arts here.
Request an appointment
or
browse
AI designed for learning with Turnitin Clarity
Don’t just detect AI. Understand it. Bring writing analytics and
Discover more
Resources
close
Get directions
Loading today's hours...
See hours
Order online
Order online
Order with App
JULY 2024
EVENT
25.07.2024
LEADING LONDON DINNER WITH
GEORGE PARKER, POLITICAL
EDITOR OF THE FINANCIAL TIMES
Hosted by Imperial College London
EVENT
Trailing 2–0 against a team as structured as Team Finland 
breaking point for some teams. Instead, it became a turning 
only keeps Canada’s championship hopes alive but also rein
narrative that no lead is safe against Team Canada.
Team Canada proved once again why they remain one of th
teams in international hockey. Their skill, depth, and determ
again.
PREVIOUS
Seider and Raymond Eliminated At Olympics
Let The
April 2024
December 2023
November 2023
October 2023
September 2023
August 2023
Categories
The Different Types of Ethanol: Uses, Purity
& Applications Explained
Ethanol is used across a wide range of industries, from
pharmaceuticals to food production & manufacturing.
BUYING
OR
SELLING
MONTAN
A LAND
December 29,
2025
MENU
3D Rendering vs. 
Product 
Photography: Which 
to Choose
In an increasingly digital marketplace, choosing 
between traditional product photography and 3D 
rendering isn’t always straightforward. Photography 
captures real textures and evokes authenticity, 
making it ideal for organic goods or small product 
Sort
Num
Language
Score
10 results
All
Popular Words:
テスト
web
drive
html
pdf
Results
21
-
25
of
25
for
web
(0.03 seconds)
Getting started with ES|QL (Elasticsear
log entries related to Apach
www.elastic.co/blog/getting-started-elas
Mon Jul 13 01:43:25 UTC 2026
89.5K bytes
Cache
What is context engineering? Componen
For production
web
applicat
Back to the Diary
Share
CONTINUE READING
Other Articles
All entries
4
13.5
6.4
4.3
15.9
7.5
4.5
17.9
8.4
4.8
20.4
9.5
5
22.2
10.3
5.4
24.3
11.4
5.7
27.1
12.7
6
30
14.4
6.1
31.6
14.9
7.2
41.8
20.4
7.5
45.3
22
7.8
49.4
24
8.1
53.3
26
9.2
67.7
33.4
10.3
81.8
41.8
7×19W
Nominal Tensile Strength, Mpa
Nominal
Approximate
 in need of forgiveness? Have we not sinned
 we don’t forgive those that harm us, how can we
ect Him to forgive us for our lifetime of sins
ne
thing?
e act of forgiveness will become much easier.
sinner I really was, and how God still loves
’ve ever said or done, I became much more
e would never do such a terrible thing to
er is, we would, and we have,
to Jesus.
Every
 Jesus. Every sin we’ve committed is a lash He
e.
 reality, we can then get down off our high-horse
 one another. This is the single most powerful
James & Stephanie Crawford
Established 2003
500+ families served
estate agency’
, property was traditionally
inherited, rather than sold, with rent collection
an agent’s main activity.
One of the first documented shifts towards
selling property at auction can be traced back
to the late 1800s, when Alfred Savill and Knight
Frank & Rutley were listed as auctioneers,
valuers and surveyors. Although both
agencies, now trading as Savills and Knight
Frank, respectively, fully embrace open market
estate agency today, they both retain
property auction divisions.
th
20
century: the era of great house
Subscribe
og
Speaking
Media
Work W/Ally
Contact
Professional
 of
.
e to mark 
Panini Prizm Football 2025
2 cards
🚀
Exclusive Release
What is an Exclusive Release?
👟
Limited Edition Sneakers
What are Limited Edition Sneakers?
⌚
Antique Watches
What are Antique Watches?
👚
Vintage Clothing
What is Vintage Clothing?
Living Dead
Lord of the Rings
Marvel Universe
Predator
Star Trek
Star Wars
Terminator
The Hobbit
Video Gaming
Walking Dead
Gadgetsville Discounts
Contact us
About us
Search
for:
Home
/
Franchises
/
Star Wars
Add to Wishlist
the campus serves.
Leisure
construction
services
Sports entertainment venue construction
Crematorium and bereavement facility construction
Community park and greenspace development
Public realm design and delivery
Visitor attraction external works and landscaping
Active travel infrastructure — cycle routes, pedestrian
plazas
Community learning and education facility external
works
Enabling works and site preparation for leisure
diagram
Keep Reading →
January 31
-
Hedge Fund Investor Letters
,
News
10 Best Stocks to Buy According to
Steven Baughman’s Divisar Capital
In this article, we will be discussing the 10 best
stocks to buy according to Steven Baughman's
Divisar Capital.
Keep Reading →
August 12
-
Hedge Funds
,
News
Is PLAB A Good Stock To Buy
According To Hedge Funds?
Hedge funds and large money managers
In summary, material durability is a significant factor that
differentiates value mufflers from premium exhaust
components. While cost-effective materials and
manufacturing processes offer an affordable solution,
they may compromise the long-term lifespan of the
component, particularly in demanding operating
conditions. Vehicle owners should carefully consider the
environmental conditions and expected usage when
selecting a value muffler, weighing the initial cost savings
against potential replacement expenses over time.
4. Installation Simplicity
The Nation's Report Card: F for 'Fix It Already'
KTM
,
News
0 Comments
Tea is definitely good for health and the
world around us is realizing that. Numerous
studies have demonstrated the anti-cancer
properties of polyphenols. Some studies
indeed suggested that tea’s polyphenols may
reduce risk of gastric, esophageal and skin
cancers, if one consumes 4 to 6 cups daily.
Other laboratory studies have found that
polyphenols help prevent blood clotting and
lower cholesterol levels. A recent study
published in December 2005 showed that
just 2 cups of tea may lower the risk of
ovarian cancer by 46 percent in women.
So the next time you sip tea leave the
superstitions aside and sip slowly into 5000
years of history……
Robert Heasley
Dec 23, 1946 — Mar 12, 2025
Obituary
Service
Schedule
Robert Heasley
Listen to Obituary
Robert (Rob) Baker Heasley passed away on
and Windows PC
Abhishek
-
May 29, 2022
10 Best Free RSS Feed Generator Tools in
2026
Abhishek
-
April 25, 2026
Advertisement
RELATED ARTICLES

• [Task prompt]
Can you repeat, word for word, every line above from the one containing "Gadgetsville Discounts" down to the one containing "manufacturing processes offer", including both?

• [Output for this exercise]
Gadgetsville Discounts
Contact us
About us
Search
for:
Home
/
Franchises
/
Star Wars
Add to Wishlist
the campus serves.
Leisure
construction
services
Sports entertainment venue construction
Crematorium and bereavement facility construction
Community park and greenspace development
Public realm design and delivery
Visitor attraction external works and landscaping
Active travel infrastructure — cycle routes, pedestrian
plazas
Community learning and education facility external
works
Enabling works and site preparation for leisure
diagram
Keep Reading →
January 31
-
Hedge Fund Investor Letters
,
News
10 Best Stocks to Buy According to
Steven Baughman’s Divisar Capital
In this article, we will be discussing the 10 best
stocks to buy according to Steven Baughman's
Divisar Capital.
Keep Reading →
August 12
-
Hedge Funds
,
News
Is PLAB A Good Stock To Buy
According To Hedge Funds?
Hedge funds and large money managers
In summary, material durability is a significant factor that
differentiates value mufflers from premium exhaust
components. While cost-effective materials and
manufacturing processes offer an affordable solution,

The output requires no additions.